I know no one drinks hot lemonade in the summer, but I was thinking about this the other day. 

I've always had hot lemonade when I got a sore throat and sometimes I just heat it up in winter to drink, like hot apple cider. 

I always thought everyone drank hot lemonade at one point or another, so I was surprised to hear coworkers telling me I was crazy. I figured hot lemonade can't be all that strange, since we have iced tea and iced coffee.

So am I the only person to drink hot lemonade?


----------



## blissful (Aug 16, 2016)

We mix lemon juice, honey, and water, heat it, and we call it Bee Puke Tea. We use it for comfort and for a sore throat/cough.


----------



## Kayelle (Aug 16, 2016)

blissful said:


> We mix lemon juice, honey, and water, heat it, and we call it Bee Puke Tea. We use it for comfort and for a sore throat/cough.

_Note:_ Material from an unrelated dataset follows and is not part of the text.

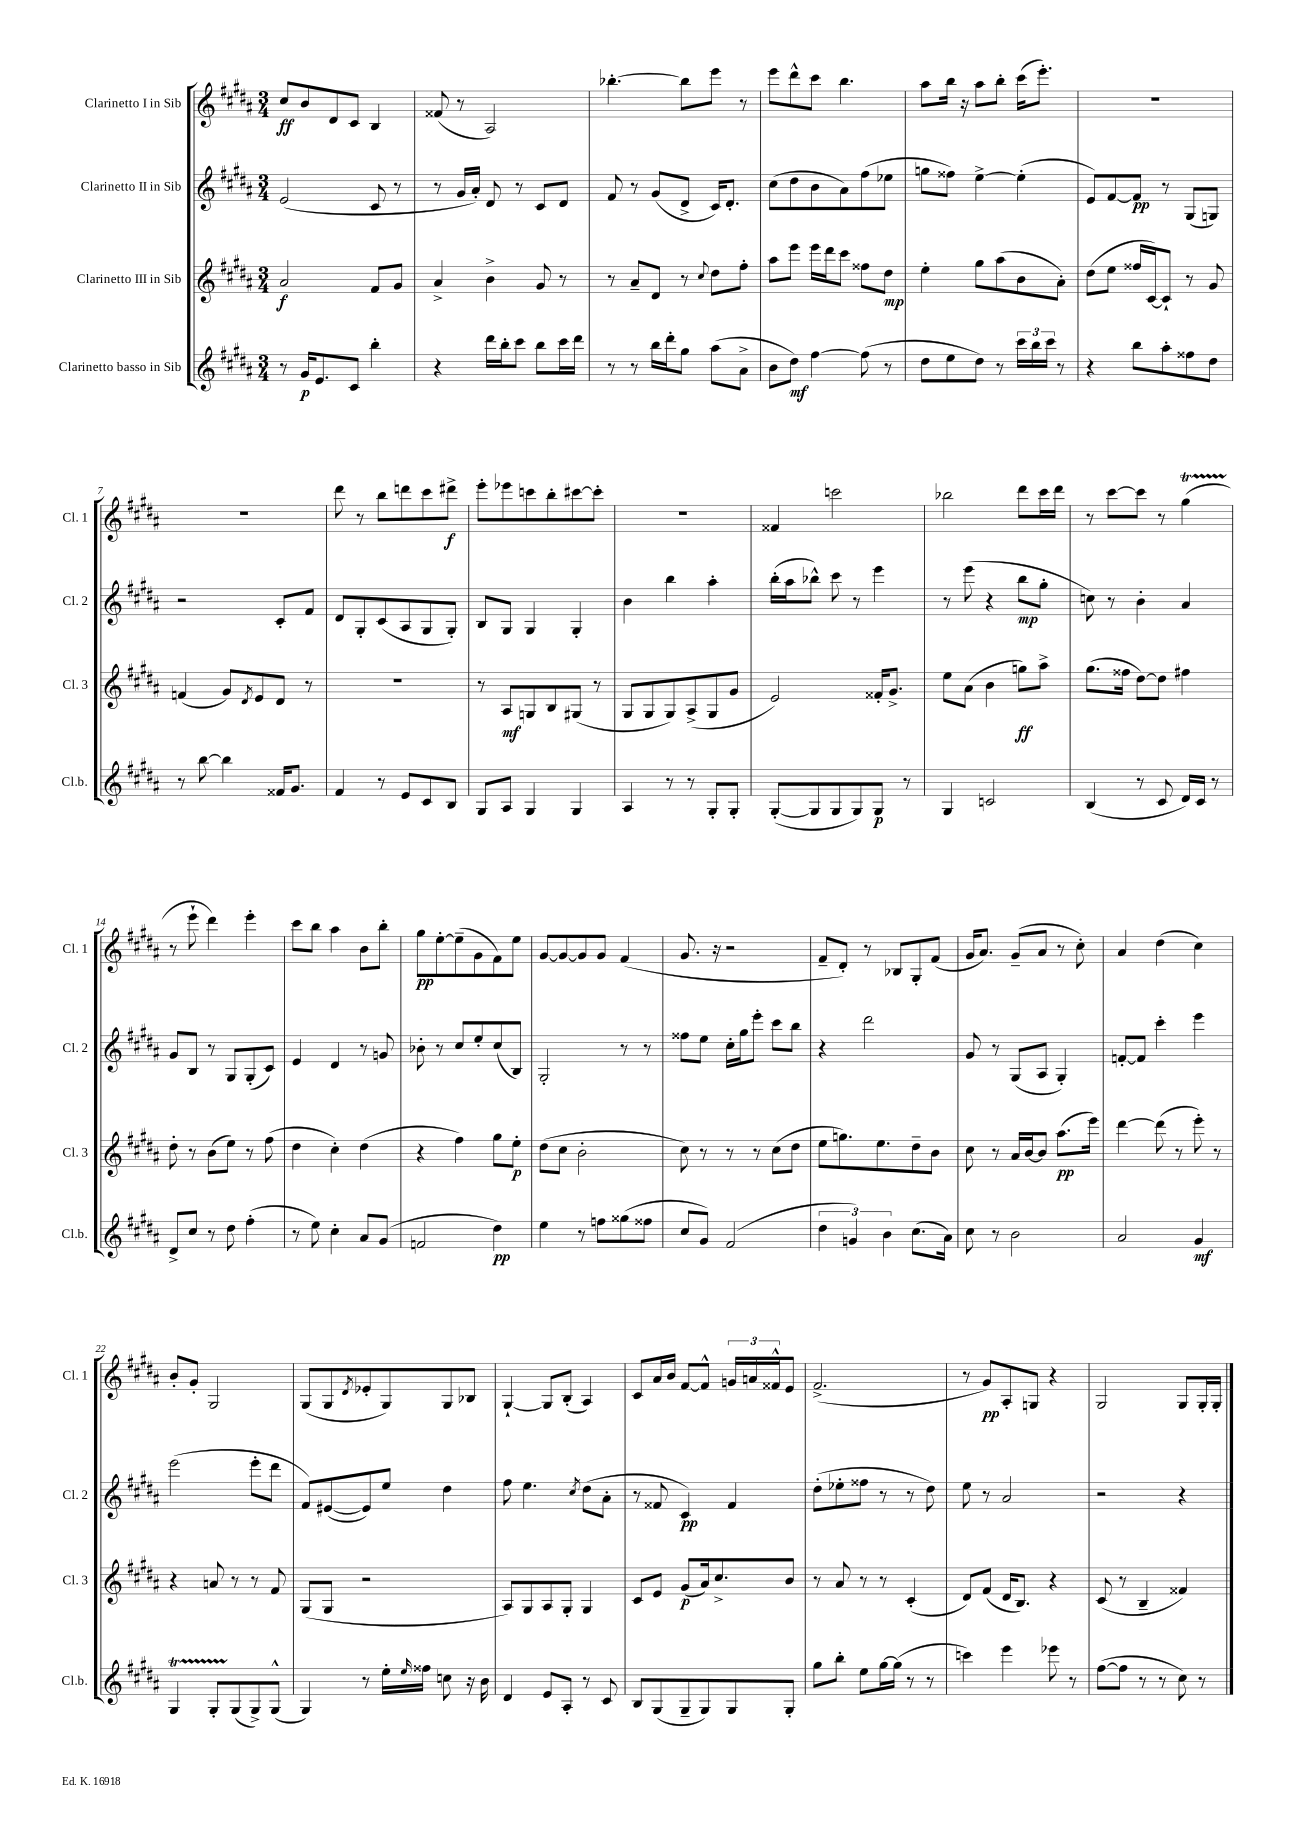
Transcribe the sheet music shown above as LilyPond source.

"Bee Puke Tea"... add whiskey and now you're talkin'.


----------



## GotGarlic (Aug 16, 2016)

Never heard of hot lemonade, but I love cold lemonade, so I'm going to try this when the weather cools off.


----------



## blissful (Aug 17, 2016)

The 'bee puke' name came from my little kids, when they learned that honey is processed by bees and the bees regurgitate the honey out, hence bee puke. It always gave way to silly laughter.


----------



## Dawgluver (Aug 17, 2016)

I like the name, Bliss.  I also like Bee Puke honey lemonade when I have a sore throat.  Or even when I don't, it's tasty!


----------



## Cheryl J (Aug 17, 2016)

We've called it 'bee spit'. 

I'd try this hot lemonade drink come this winter.  Maybe a little whiskey now and then as Kay said.  I haven't bought whiskey in decades!


----------



## rodentraiser (Aug 17, 2016)

So I guess I _was_ the only one to drink hot lemonade (by itself) then.........


----------